### Exercise objective
Hunt for the word "cambiados" across the entries below, copying each line that holds it.

━━━━━━━━

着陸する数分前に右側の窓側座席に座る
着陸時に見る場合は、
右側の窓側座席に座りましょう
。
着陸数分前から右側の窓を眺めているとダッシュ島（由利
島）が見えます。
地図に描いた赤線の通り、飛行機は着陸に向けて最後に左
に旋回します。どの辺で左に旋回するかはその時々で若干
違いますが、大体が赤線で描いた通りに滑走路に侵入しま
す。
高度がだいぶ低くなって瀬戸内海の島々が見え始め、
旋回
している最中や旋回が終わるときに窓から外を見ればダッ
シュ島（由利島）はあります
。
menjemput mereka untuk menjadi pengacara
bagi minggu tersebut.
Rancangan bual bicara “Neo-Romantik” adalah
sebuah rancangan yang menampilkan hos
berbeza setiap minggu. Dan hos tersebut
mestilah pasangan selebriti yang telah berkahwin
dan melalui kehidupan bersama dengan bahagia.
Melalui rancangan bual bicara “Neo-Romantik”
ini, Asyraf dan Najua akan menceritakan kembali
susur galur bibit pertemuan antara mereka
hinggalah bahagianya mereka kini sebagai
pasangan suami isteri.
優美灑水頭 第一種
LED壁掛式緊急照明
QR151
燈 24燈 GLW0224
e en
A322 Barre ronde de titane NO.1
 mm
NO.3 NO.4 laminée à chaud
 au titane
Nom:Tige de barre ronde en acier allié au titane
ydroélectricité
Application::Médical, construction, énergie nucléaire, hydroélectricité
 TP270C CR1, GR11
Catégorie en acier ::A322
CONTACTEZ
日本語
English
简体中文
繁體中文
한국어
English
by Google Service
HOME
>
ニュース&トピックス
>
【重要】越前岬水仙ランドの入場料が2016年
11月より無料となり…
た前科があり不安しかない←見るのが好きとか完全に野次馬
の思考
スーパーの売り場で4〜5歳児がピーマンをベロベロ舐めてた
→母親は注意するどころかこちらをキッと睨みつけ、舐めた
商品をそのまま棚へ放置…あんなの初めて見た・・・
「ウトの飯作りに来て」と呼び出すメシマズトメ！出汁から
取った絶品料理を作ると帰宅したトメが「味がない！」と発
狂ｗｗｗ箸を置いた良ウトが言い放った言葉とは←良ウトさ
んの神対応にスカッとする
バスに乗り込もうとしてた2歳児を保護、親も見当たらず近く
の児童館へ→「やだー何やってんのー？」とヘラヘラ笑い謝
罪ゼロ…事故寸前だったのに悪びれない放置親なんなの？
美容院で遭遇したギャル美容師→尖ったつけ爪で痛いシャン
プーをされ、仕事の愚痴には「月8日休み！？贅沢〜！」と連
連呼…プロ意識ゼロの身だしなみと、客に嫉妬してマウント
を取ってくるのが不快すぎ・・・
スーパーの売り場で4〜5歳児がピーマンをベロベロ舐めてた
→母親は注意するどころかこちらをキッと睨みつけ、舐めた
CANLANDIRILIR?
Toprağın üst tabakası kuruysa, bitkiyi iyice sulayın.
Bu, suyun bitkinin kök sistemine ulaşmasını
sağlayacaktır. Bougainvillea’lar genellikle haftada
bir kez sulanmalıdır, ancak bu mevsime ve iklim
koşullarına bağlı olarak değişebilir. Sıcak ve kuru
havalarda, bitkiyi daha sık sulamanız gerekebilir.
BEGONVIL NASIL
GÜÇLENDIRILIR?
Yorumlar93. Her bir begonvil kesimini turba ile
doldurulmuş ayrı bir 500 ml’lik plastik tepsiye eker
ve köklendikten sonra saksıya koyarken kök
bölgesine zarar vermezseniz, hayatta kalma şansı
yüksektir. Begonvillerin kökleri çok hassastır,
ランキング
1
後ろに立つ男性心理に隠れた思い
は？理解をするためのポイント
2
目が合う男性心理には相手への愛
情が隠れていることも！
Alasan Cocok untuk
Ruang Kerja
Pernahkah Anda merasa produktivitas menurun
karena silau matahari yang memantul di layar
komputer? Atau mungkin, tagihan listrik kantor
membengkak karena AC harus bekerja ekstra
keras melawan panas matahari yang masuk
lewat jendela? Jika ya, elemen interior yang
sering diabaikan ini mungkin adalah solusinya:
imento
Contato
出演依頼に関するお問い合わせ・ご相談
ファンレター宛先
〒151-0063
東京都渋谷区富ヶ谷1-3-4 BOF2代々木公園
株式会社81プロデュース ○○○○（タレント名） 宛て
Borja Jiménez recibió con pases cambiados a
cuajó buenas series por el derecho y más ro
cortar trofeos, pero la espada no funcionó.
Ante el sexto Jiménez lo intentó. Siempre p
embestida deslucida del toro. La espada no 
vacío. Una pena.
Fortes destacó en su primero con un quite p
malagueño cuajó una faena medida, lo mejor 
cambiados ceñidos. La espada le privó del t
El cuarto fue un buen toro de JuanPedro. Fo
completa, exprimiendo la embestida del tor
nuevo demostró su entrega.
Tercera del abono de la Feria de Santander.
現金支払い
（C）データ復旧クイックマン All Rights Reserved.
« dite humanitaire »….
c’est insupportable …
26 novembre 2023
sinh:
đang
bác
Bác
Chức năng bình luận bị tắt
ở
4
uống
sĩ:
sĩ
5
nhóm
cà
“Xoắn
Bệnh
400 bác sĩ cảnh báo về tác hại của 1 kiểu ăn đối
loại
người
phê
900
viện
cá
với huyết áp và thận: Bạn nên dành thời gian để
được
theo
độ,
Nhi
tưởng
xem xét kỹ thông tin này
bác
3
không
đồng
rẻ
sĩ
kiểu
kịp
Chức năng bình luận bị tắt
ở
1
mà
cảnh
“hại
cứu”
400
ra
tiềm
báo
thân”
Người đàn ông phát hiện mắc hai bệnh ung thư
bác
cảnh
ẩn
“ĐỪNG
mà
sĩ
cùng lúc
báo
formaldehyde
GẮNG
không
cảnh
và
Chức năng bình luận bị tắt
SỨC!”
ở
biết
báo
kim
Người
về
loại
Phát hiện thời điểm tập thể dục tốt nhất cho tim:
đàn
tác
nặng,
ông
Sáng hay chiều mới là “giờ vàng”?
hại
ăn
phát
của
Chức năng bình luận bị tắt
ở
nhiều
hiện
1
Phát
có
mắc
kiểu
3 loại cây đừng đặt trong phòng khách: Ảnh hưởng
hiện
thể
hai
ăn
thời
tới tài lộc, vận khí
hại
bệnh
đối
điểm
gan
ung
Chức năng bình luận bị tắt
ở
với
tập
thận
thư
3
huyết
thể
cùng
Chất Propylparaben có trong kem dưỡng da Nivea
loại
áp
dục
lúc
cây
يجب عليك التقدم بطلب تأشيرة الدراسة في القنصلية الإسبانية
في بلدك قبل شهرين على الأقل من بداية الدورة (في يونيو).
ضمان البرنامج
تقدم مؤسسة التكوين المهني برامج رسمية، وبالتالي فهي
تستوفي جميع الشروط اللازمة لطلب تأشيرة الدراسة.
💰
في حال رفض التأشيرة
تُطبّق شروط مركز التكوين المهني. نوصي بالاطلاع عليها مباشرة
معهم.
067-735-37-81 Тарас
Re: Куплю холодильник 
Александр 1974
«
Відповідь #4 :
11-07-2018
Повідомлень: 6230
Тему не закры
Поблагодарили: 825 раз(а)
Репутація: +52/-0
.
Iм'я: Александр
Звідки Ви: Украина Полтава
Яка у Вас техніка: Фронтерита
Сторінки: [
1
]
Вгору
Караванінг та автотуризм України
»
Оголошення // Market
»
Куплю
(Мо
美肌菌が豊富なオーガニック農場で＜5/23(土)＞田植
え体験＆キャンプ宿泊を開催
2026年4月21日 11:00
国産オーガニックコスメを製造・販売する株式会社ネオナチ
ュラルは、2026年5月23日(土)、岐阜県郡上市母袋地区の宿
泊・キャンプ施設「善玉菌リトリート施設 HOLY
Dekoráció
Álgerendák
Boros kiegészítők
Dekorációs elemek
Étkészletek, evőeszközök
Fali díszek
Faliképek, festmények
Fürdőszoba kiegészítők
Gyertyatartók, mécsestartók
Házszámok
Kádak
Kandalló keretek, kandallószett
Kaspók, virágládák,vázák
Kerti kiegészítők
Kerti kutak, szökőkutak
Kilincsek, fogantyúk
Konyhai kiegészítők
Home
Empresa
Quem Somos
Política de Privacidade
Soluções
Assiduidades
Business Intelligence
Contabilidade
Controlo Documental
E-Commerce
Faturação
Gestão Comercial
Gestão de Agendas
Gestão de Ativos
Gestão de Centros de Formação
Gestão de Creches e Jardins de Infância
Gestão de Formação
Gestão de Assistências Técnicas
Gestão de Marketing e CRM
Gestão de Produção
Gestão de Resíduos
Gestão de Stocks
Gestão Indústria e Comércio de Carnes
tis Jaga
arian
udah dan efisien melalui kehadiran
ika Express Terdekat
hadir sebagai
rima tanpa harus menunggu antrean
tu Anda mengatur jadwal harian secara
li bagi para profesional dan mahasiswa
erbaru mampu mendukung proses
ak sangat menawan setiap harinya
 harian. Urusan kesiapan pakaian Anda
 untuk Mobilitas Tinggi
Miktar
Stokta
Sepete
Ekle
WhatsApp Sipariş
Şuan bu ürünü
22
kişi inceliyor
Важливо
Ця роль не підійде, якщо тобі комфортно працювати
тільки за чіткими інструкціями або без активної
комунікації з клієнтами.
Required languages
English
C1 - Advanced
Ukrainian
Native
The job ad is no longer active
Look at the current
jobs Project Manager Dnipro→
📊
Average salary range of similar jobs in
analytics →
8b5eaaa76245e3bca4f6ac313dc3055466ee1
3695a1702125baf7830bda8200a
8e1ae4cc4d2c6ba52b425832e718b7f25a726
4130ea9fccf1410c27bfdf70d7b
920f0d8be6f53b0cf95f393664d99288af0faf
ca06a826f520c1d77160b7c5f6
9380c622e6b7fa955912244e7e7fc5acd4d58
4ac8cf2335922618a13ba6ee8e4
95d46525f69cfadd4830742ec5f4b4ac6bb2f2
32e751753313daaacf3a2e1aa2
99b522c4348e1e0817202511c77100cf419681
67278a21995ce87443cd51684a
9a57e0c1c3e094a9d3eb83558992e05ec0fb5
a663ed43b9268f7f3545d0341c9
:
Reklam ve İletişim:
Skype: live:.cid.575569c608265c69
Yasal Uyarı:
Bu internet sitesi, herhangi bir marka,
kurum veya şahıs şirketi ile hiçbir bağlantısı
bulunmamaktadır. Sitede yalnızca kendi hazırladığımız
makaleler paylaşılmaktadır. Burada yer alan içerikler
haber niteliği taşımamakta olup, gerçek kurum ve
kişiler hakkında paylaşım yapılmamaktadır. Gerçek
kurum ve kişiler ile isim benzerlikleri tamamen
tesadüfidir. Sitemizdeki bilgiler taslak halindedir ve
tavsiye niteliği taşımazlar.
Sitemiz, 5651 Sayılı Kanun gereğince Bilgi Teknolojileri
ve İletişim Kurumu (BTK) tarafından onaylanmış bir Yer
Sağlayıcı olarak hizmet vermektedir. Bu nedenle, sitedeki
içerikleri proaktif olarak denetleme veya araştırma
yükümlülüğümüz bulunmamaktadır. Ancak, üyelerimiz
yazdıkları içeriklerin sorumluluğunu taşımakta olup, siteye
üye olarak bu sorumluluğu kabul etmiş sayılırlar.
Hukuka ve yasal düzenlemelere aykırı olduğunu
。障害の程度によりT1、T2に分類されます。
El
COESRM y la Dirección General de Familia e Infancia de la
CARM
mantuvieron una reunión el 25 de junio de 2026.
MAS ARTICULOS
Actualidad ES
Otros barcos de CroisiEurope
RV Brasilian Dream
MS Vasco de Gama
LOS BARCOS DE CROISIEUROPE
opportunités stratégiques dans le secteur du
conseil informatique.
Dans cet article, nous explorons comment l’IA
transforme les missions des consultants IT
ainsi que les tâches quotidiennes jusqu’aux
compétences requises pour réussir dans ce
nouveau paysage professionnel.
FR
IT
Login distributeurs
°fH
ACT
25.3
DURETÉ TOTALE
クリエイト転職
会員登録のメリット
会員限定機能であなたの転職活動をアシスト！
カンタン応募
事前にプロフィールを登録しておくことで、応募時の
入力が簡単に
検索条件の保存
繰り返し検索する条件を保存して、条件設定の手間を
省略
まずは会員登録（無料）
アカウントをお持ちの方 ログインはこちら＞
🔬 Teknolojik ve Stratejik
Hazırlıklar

━━━━━━━━

### Result for this task
Borja Jiménez recibió con pases cambiados a
cambiados ceñidos. La espada le privó del t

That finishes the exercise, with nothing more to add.